### Listed records:
----------

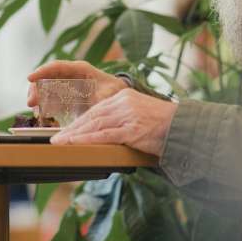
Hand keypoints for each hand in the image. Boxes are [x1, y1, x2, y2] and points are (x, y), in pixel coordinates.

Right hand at [26, 60, 125, 107]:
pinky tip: (42, 114)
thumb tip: (96, 104)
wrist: (118, 96)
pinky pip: (51, 98)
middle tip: (31, 102)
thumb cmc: (114, 90)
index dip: (42, 71)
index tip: (30, 78)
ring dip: (38, 98)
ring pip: (46, 87)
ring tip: (35, 111)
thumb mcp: (110, 92)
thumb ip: (103, 97)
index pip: (57, 66)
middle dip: (36, 88)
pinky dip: (44, 105)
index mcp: (80, 69)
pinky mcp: (65, 95)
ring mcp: (66, 84)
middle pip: (47, 77)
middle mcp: (70, 74)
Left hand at [51, 89, 176, 155]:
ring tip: (60, 143)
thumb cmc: (163, 128)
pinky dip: (88, 140)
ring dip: (75, 135)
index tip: (66, 131)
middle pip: (92, 116)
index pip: (96, 110)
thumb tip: (101, 135)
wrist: (185, 128)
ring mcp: (129, 115)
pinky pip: (106, 135)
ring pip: (95, 125)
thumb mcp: (139, 117)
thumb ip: (121, 121)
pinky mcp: (133, 129)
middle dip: (72, 129)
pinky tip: (76, 143)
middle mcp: (124, 103)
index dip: (79, 122)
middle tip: (56, 138)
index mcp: (124, 97)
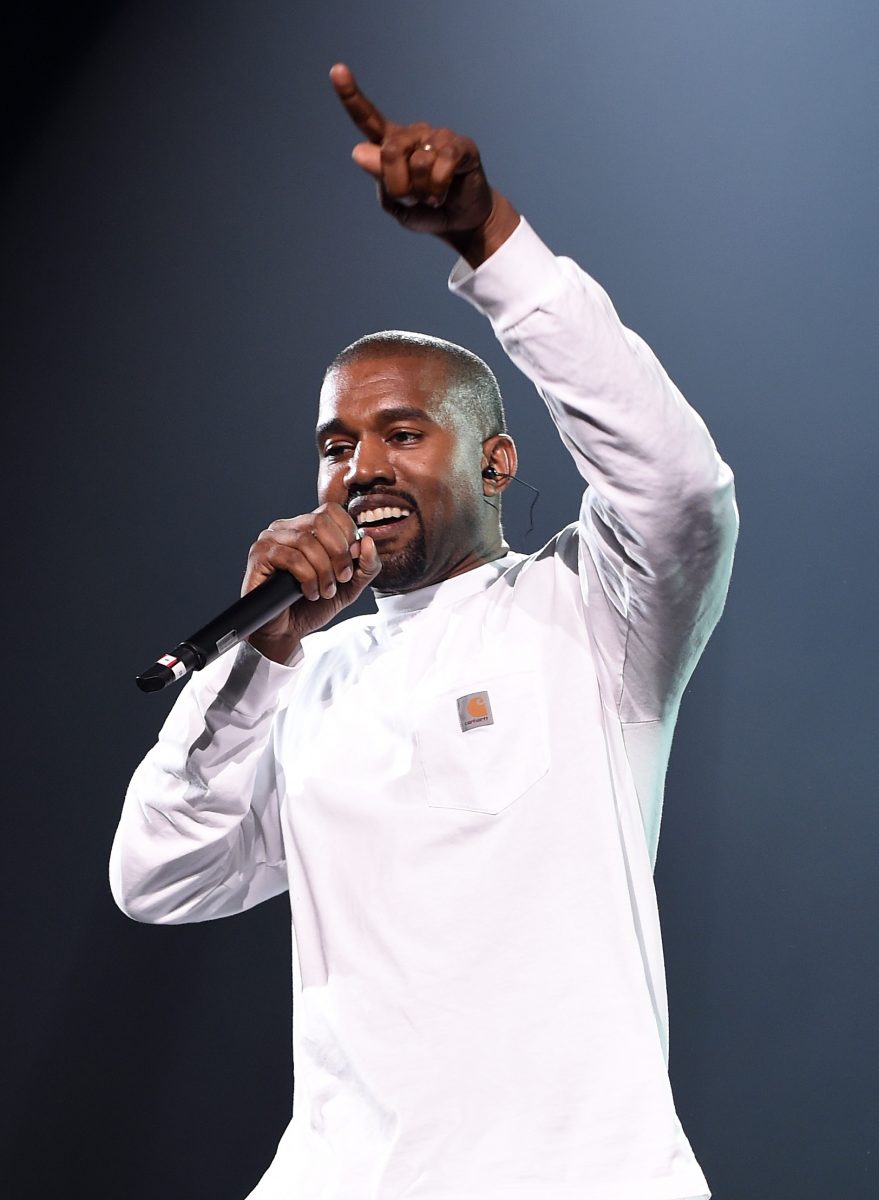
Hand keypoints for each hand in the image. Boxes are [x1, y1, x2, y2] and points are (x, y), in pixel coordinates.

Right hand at [243, 503, 380, 663]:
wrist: (287, 631)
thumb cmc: (312, 605)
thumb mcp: (350, 586)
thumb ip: (366, 565)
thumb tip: (368, 541)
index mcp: (307, 528)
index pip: (331, 510)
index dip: (348, 534)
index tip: (351, 561)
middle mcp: (286, 528)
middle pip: (320, 521)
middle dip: (339, 553)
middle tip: (342, 578)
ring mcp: (270, 539)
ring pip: (306, 541)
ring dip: (324, 571)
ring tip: (325, 591)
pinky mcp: (259, 556)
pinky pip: (291, 558)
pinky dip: (307, 578)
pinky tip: (308, 592)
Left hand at [330, 63, 518, 266]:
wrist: (461, 222)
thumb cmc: (425, 211)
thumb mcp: (396, 203)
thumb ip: (378, 179)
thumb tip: (359, 150)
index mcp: (391, 144)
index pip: (367, 118)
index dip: (351, 96)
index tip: (336, 70)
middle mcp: (412, 134)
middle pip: (390, 152)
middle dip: (398, 186)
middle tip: (412, 199)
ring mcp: (437, 136)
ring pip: (418, 163)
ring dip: (423, 192)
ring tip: (432, 196)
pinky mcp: (460, 145)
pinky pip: (441, 165)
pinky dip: (438, 189)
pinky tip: (444, 193)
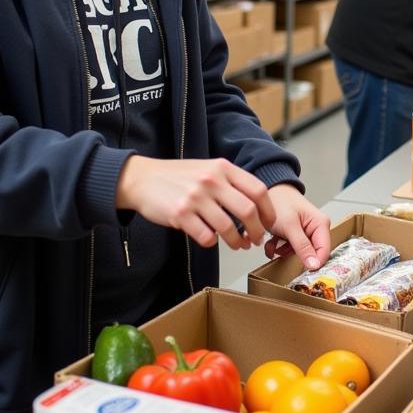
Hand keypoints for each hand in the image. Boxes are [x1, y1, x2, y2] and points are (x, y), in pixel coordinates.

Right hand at [116, 156, 275, 249]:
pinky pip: (205, 236)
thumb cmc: (178, 176)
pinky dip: (212, 242)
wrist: (142, 178)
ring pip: (228, 227)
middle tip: (257, 239)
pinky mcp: (180, 214)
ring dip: (237, 241)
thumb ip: (231, 183)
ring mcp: (196, 197)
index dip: (268, 210)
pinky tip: (211, 239)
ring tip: (238, 244)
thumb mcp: (208, 169)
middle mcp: (212, 180)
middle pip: (248, 211)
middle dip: (257, 230)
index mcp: (223, 168)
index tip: (269, 223)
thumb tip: (257, 208)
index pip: (258, 190)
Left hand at [266, 184, 330, 270]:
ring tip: (273, 244)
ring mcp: (305, 233)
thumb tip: (314, 265)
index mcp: (321, 224)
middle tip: (281, 250)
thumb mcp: (290, 226)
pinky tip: (272, 243)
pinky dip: (278, 249)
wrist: (268, 190)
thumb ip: (302, 246)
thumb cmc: (280, 202)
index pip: (324, 251)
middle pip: (311, 254)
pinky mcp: (295, 236)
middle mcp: (316, 230)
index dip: (315, 264)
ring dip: (283, 252)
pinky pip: (289, 250)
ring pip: (298, 254)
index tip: (302, 271)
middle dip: (293, 255)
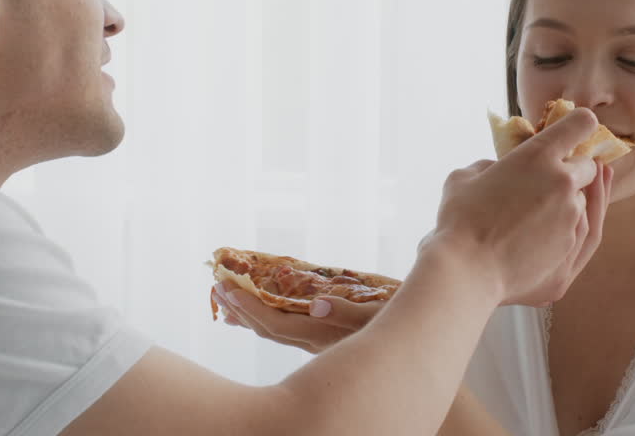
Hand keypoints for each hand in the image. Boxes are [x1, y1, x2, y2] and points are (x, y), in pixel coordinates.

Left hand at [210, 281, 385, 353]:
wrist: (418, 345)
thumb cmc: (402, 323)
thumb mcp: (380, 312)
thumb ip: (348, 311)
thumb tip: (317, 304)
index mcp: (324, 334)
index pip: (276, 324)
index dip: (249, 308)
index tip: (228, 289)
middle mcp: (317, 342)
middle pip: (269, 330)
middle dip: (241, 310)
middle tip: (216, 288)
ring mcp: (320, 343)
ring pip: (276, 332)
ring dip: (250, 317)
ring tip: (227, 305)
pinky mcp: (327, 338)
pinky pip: (288, 329)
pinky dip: (269, 318)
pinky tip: (265, 313)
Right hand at [427, 107, 612, 306]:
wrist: (467, 271)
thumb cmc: (459, 220)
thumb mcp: (465, 178)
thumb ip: (490, 166)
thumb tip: (498, 171)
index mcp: (538, 156)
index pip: (580, 124)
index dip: (580, 124)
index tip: (578, 128)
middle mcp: (563, 182)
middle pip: (589, 168)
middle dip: (575, 170)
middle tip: (554, 178)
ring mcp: (571, 218)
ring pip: (583, 202)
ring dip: (569, 202)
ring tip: (541, 212)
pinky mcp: (571, 249)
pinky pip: (579, 232)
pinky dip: (567, 228)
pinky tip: (546, 233)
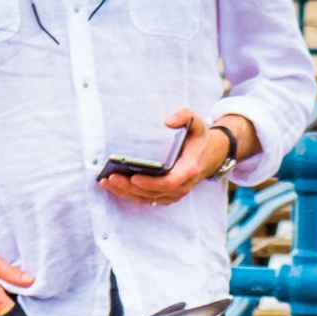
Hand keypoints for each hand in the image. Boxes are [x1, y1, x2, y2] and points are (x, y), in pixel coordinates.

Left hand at [98, 108, 233, 207]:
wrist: (210, 155)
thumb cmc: (199, 138)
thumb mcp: (196, 122)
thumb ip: (184, 116)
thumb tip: (168, 120)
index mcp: (189, 170)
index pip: (169, 182)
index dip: (151, 183)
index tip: (134, 177)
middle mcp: (181, 186)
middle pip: (153, 193)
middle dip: (130, 187)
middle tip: (110, 178)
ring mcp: (173, 194)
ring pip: (146, 198)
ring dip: (125, 192)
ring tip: (106, 182)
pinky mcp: (165, 196)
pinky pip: (145, 199)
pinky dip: (128, 194)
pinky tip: (113, 186)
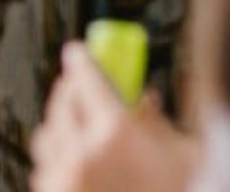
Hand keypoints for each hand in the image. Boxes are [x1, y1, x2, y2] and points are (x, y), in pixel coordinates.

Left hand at [29, 42, 198, 191]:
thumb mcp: (184, 157)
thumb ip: (158, 124)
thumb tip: (142, 100)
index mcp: (116, 133)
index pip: (87, 78)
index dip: (82, 60)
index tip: (79, 52)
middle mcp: (81, 154)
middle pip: (61, 103)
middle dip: (69, 89)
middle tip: (80, 84)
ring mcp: (62, 183)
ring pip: (47, 137)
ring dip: (60, 125)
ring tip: (78, 126)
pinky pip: (45, 172)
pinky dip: (56, 160)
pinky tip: (75, 165)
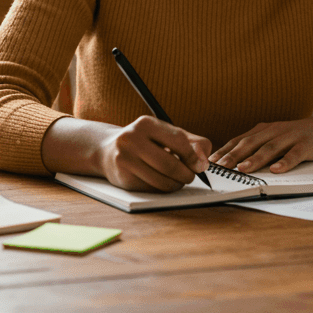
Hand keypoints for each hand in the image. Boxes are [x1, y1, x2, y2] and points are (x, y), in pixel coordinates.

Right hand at [95, 116, 211, 192]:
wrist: (108, 151)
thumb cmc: (145, 142)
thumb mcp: (166, 134)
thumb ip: (192, 142)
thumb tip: (203, 160)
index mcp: (146, 124)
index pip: (178, 141)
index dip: (193, 157)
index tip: (201, 165)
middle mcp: (132, 139)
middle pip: (170, 165)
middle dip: (186, 175)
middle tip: (190, 176)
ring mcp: (125, 159)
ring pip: (161, 180)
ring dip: (176, 184)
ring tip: (178, 180)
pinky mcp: (123, 178)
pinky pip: (152, 189)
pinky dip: (163, 188)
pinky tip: (162, 181)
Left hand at [210, 114, 312, 174]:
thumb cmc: (300, 137)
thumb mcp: (277, 138)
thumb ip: (259, 146)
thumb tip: (236, 163)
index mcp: (265, 130)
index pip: (240, 140)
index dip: (225, 150)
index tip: (210, 161)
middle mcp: (275, 131)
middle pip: (251, 143)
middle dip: (234, 155)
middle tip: (220, 167)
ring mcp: (291, 137)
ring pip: (270, 148)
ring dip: (255, 159)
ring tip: (243, 169)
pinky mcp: (307, 145)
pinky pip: (294, 154)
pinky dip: (285, 162)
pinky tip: (276, 170)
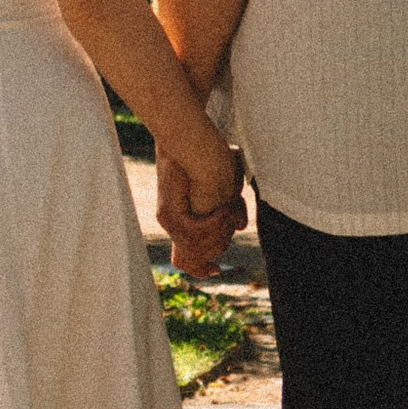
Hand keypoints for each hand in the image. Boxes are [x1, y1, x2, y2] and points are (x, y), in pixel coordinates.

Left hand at [157, 130, 243, 278]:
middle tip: (231, 212)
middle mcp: (171, 222)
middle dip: (223, 238)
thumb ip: (229, 209)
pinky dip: (217, 221)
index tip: (215, 271)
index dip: (200, 269)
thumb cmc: (210, 155)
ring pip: (202, 245)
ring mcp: (168, 219)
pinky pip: (199, 233)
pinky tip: (222, 205)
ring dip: (222, 228)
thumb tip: (240, 229)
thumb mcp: (224, 187)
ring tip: (228, 205)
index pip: (184, 259)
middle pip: (201, 255)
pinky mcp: (170, 213)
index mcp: (181, 217)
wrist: (191, 137)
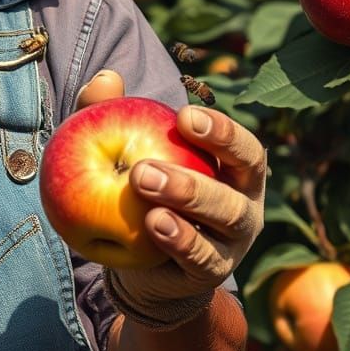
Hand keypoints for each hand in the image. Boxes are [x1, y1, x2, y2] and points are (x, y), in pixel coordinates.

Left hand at [76, 70, 265, 327]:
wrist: (143, 266)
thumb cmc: (140, 196)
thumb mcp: (125, 154)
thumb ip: (114, 117)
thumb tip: (105, 77)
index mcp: (235, 172)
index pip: (244, 149)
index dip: (222, 132)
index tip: (184, 116)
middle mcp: (244, 205)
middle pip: (235, 187)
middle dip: (193, 173)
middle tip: (142, 166)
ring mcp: (233, 243)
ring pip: (224, 220)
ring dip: (187, 201)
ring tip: (144, 188)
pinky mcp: (213, 273)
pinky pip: (201, 257)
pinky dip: (180, 240)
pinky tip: (152, 224)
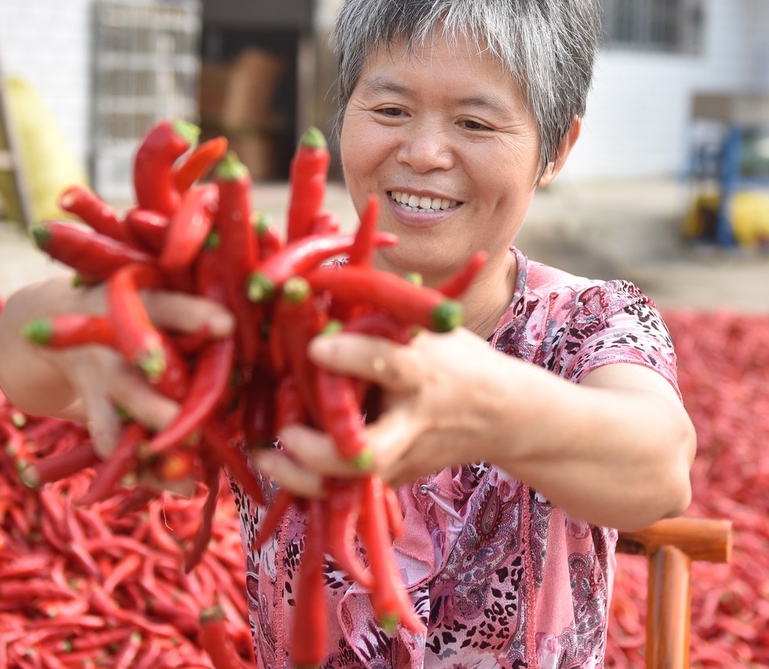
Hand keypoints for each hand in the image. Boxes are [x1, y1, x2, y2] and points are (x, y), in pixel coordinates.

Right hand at [0, 274, 233, 467]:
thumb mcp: (150, 291)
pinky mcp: (92, 410)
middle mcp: (109, 347)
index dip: (194, 316)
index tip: (227, 326)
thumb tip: (235, 327)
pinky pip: (112, 447)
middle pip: (131, 380)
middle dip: (157, 409)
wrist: (50, 323)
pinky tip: (179, 486)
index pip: (164, 308)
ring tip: (187, 477)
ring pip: (115, 426)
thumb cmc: (129, 304)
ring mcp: (97, 383)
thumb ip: (189, 309)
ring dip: (147, 453)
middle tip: (192, 429)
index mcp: (131, 306)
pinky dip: (142, 472)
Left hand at [251, 326, 500, 495]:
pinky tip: (276, 463)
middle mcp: (411, 420)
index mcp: (422, 371)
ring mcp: (403, 457)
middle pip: (371, 449)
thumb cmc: (454, 358)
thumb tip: (315, 280)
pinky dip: (309, 481)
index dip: (352, 356)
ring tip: (266, 455)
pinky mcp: (394, 479)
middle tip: (288, 433)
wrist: (502, 415)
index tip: (315, 346)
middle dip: (327, 450)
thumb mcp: (428, 328)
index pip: (389, 363)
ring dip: (305, 476)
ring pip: (352, 484)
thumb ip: (379, 313)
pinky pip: (346, 489)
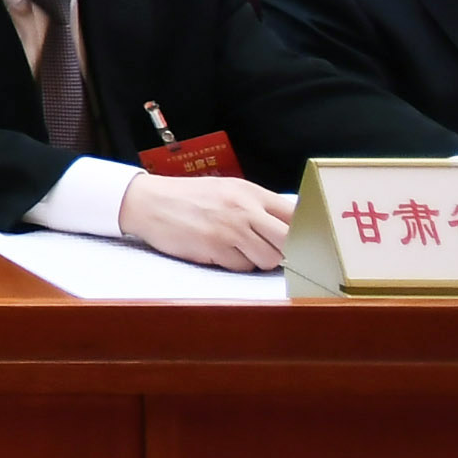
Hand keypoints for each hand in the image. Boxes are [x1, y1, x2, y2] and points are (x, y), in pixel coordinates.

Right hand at [117, 173, 293, 271]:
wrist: (150, 202)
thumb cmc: (190, 197)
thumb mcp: (227, 190)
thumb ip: (257, 205)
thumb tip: (290, 228)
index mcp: (251, 192)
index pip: (296, 215)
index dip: (306, 232)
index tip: (307, 242)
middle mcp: (244, 210)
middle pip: (289, 241)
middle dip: (286, 252)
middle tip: (276, 252)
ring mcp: (230, 230)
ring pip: (268, 259)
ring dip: (258, 260)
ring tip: (239, 248)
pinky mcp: (215, 248)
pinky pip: (242, 267)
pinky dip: (235, 264)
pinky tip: (219, 251)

----------

### Task prompt:
Pictures stay out. Copy exactly, and only, the lines from the one containing "pinky pip: (112, 447)" through the end of the data.

### Answer box:
pinky pip: (112, 447)
middle pip: (131, 380)
middle dip: (157, 409)
wrist: (50, 323)
pinky tip: (179, 486)
index pip: (164, 308)
ring tip: (187, 477)
ring pip: (115, 426)
thumb cmc: (129, 304)
ring mcp: (97, 383)
thumb ip: (189, 309)
ring dip: (147, 453)
middle tip: (192, 429)
index mcp: (131, 306)
pinky dip: (142, 472)
Left hand at [251, 326, 500, 495]:
pinky tip: (276, 463)
middle mcp: (411, 420)
index mcp: (422, 371)
ring mcp: (403, 457)
middle pip: (371, 449)
thumb cmc: (454, 358)
thumb tip: (315, 280)
pinky dip: (309, 481)
index dip: (352, 356)
ring tip: (266, 455)
pinky mcp: (394, 479)
middle tip: (288, 433)
wrist: (502, 415)
index tip: (315, 346)
middle dip: (327, 450)
thumb mcp: (428, 328)
index pip: (389, 363)
ring dip: (305, 476)
ring pip: (352, 484)
thumb ip: (379, 313)
pinky pip: (346, 489)
Hand keypoints for each hand in the image. Boxes are [x1, y1, x2, y2] and points are (x, y), in pixel coordinates.

Right hand at [117, 173, 293, 271]:
wrist: (150, 202)
thumb cmc: (190, 197)
thumb mcp: (227, 190)
thumb ip: (257, 205)
thumb tip: (290, 228)
index mcp: (251, 192)
index pip: (296, 215)
index dip: (306, 232)
index tip: (307, 242)
middle mcp: (244, 210)
middle pip: (289, 241)
middle dip: (286, 252)
middle tip: (276, 252)
ring mcp: (230, 230)
ring pip: (268, 259)
ring dip: (258, 260)
ring tip: (239, 248)
pinky mcp: (215, 248)
pinky pip: (242, 267)
pinky dip: (235, 264)
pinky tip: (219, 251)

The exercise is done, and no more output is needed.